**PASSAGE TO READ**
=-=-=

An automated process that defines a series of stages or steps to build, test and deploy SW solutions.

  • Continuous Integration (CI)

The the process of merging code changes, testing them, and building resulting artifacts, as early in the application lifecycle as possible. The intention is to detect any potential issues in the development phase, since this minimizes the effort and cost involved in fixing them. Automated tests validate that code changes haven't introduced errors or regression issues.

  • Continuous Delivery/Deployment (CD)

The process of automated deployment of artifacts built as part of CI, making them available to their consumers. CD automates progression of these artifacts through different environments, such as testing, staging, and production.

For Continuous Delivery the final step (deployment to production) typically needs manual approval as a safeguard even though the deployment itself is automated, on the other hand Continuous Deployment removes the manual approval safeguard so successful changes automatically deploy to production.

  • Infrastructure as Code (IaC)

IaC defines infrastructure components such as servers, network devices, and databases by using code. Such code typically resides in a VCS (Version control system), and the use of declarative code to represent infra facilitates automated provisioning and configuration, enhancing efficiency, consistency, and scalability.

  • Idempotence

The characteristic of an action where the outcome is always the same, regardless of the number of times the action is performed.

  • Immutable

Data or objects whose state cannot be altered after they are created.

  • GitOps

Set of practices that require the desired state of the system (environment or cluster) to be stored in Git, using a declarative specification and it mainly focuses on managing Kubernetes.

🔭 Monitoring and Observability

  • Trace

A sequence of operations that together form a unique transaction handled by an application. Traces help understand the flow of requests through the system.

  • Span

Represents a single operation within a trace (in the context of tracing).

  • USE (Utilisation Saturation and Error)

Monitoring methodology centered on infrastructure (introduced by Brendan Gregg).

  • RED (Rate Errors Duration)

Monitoring methodology centered on applications, specifically on request tracking (introduced by Tom Wilkie)

  • SLA

Agreement, contractual obligation between stakeholders and clients which involves penalties

  • SLO

Oobjective, a target (measured over a period of time) for a desired goal e.g. availability, 95% of requests should be under 200ms

  • SLI

Measurement, indicator calculated as the number_of_good_events/total_no_of_events.

=-=-=

**LISTED ENTRIES**
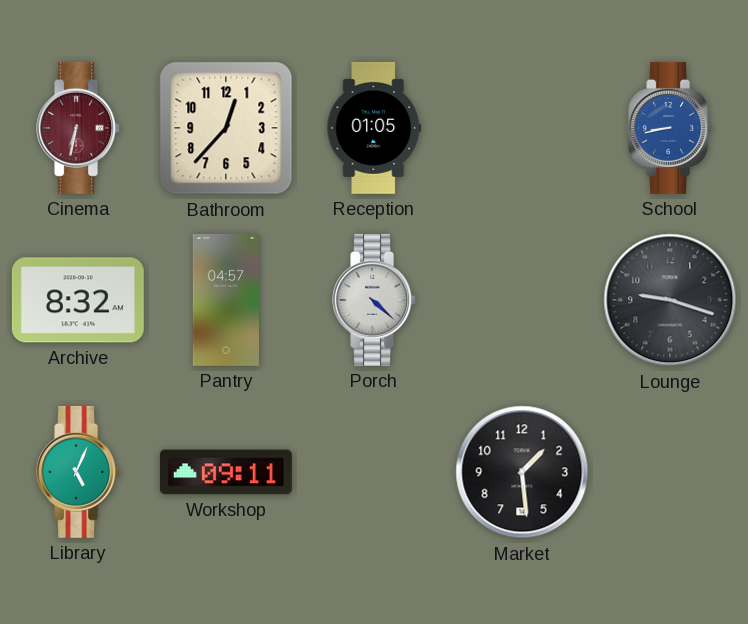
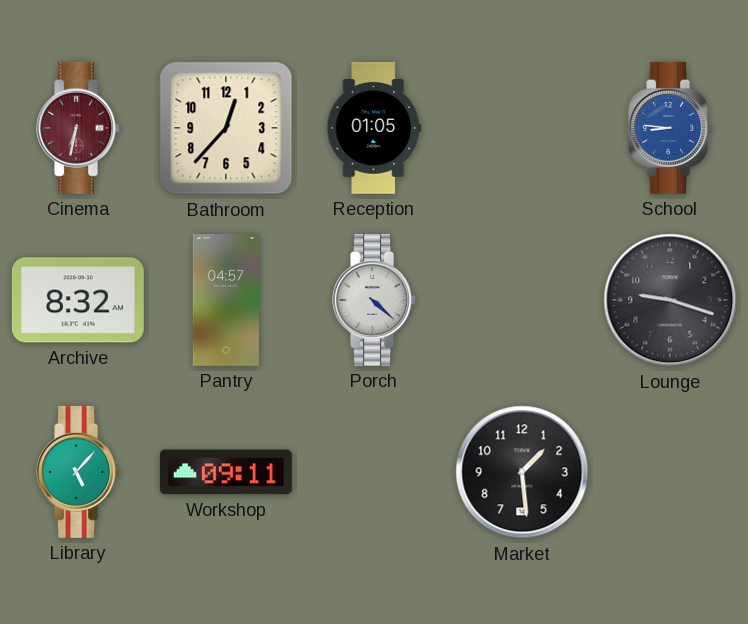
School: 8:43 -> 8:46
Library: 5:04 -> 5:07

=-=-=

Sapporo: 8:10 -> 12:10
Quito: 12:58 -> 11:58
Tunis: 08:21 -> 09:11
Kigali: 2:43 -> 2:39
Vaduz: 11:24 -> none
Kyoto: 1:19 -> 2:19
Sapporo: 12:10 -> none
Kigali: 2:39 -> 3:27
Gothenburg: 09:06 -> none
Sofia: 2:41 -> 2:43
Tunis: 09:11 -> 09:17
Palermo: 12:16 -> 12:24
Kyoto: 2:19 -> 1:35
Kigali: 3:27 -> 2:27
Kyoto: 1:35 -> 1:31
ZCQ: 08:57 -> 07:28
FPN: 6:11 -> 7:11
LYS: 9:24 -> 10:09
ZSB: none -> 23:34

=-=-=

**TO DO**
A. Condense the glossary's paragraph beginning "For Continuous Delivery the final step" into one shorter sentence that keeps its main facts.
B. Answer these questions from the glossary, one per line:
(i) Where does infrastructure code typically reside under IaC?
(ii) Who introduced the RED monitoring methodology?
(iii) What does GitOps mainly focus on managing?
C. Extract from the glossary the passage that begins at the words "Represents a single" and stops after "(Rate Errors Duration)".
The rows are separate material and have no connection to the glossary.

**ANSWERS FOR THE EXERCISE**
A. Both deploy automatically, but Continuous Delivery usually requires manual approval before the final deployment to production as a safeguard, while Continuous Deployment removes that approval so successful changes go to production automatically.

B.
(i) In a VCS (version control system).
(ii) Tom Wilkie.
(iii) Kubernetes.

C.
Represents a single operation within a trace (in the context of tracing).

  • USE (Utilisation Saturation and Error)

Monitoring methodology centered on infrastructure (introduced by Brendan Gregg).

  • RED (Rate Errors Duration)